Q3. Sec 2.2 talks about "softer requirements." How are these weighted versus hard requirements? Is there explicit weighting somewhere or just asking the evaluation agent?

Soft requirements (preference) are part of real-world developer tasks but remain subjective. Our current experiment focuses only on objective requirements. We do not formally evaluate these preferences here and leave a deeper exploration of how the framework might weigh subjective or soft criteria in future work.

Q4. Sec 3.1 gives the time spent by humans on evaluations. How were these hours spread over days? Using only three evaluators can introduce biases—were they tired? Would they give the same scores another day?

The three evaluators worked over seven days. Spreading it out reduced fatigue and let them pace themselves. We recognize that having only three evaluators can introduce bias or variance, but recruiting many expert reviewers is difficult. To mitigate this, we:

Placed no strict time pressure on evaluators.
Implemented a two-round process where evaluators discussed and reconciled any differences in their assessments.

Q5. L203-204 mention that OpenHands processed at most 1,252,482 tokens. What does “processing” tokens mean?

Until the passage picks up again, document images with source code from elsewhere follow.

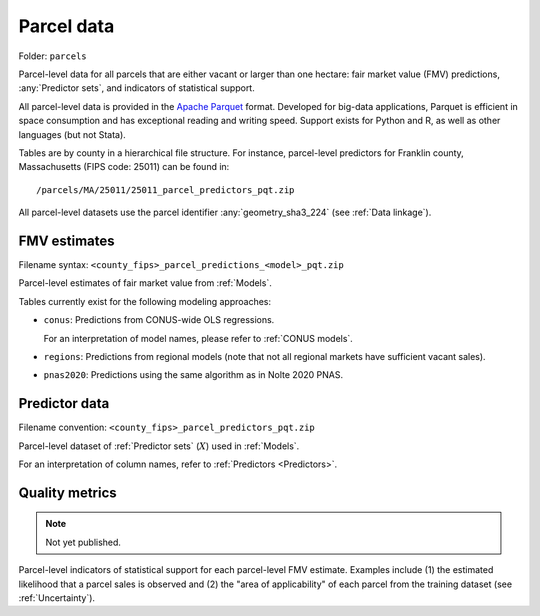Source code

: Parcel data
===========

Folder: ``parcels``

Parcel-level data for all parcels that are either vacant or larger than one hectare: fair market value (FMV) predictions, :any:`Predictor sets`, and indicators of statistical support.

All parcel-level data is provided in the `Apache Parquet <https://parquet.apache.org/docs/overview/>`_ format. Developed for big-data applications, Parquet is efficient in space consumption and has exceptional reading and writing speed. Support exists for Python and R, as well as other languages (but not Stata).

Tables are by county in a hierarchical file structure. For instance, parcel-level predictors for Franklin county, Massachusetts (FIPS code: 25011) can be found in::

  /parcels/MA/25011/25011_parcel_predictors_pqt.zip

All parcel-level datasets use the parcel identifier :any:`geometry_sha3_224` (see :ref:`Data linkage`).

.. _parcel_data_yhat:

*************
FMV estimates
*************

Filename syntax: ``<county_fips>_parcel_predictions_<model>_pqt.zip``

Parcel-level estimates of fair market value from :ref:`Models`.

Tables currently exist for the following modeling approaches:

* ``conus``: Predictions from CONUS-wide OLS regressions.

  For an interpretation of model names, please refer to :ref:`CONUS models`.

* ``regions``: Predictions from regional models (note that not all regional markets have sufficient vacant sales).
* ``pnas2020``: Predictions using the same algorithm as in Nolte 2020 PNAS.


.. _parcel_data_X:

**************
Predictor data
**************

Filename convention: ``<county_fips>_parcel_predictors_pqt.zip``

Parcel-level dataset of :ref:`Predictor sets` (:math:`X`) used in :ref:`Models`.

For an interpretation of column names, refer to :ref:`Predictors <Predictors>`.

.. _parcel_data_support:

***************
Quality metrics
***************

.. note::
    Not yet published.

Parcel-level indicators of statistical support for each parcel-level FMV estimate. Examples include (1) the estimated likelihood that a parcel sales is observed and (2) the "area of applicability" of each parcel from the training dataset (see :ref:`Uncertainty`).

This refers to the total number of tokens a method reads or generates during its entire reasoning process. Although each system sees the same user queries, they differ in how much intermediate reasoning is conducted, leading to varying token counts.

Q6. In Sec 3.1 (Performance Analysis), what are “prerequisites”? What does “ignoring” them mean?

Some requirements depend on satisfying preliminary sub-requirements first. We use two modes:

Ignoring prerequisites: Each requirement is scored independently, treating each one like a standalone test.
Enforcing prerequisites: If a prerequisite is unmet, all subsequent requirements tied to it automatically fail.

Q7. In L211-212, is 11.15 the average number of lines in saved code files? MetaGPT seems to generate few lines of code.

These numbers reflect MetaGPT’s average output. It often failed to save code, averaging 0.42 files per task with about 11 lines each. This shows that our benchmark captures issues that other benchmarks miss. We reported this to the MetaGPT team, and they have since improved it.

Q8. In Sec 3.2 (Disagreement Analysis), what exactly did the evaluators disagree on?

They disagreed on whether certain requirements were met. One evaluator might decide a requirement was fulfilled, while another concluded it was partially or completely unmet. Our second-round review helped reconcile these views.

Q9. L285-290 discuss evaluator cn9o’s low performance. This suggests evaluation bias with only a few evaluators.

We used the second-round debate to address cn9o’s different judgments. Sometimes cn9o caught overlooked issues; other times, cn9o was too strict. The group either aligned with cn9o’s finding or persuaded cn9o to adjust. This consensus-building reduces any single evaluator’s bias.

Q10. In Sec 4.3, does adding components in different orders affect performance?

Yes. Some components are interdependent (e.g., a file-reading module is not very useful without a file-finding module). This is typical in agentic systems. We conducted ablations and used an intuitive component ordering, which is common practice.

Other Comments

Thanks, we will fix this.
Due to strict page limits, some details were placed in the appendix; we will consider shifting more details (e.g., from Appendix E) to the main text.
"Intermediate requirements" are the same with "requirements" mentioned in the paper.

Thank you for your insights and time again

最终决定Accept (poster)

2025-05-01

All reviewers agree that this paper is well-written and the solution is practical and effective. The proposed Agent-as-a-Judge framework can be potentially applied in various tasks and settings. We hope the additional discussion and results in the rebuttal can be integrated into the final version of this paper to make it more solid and complete.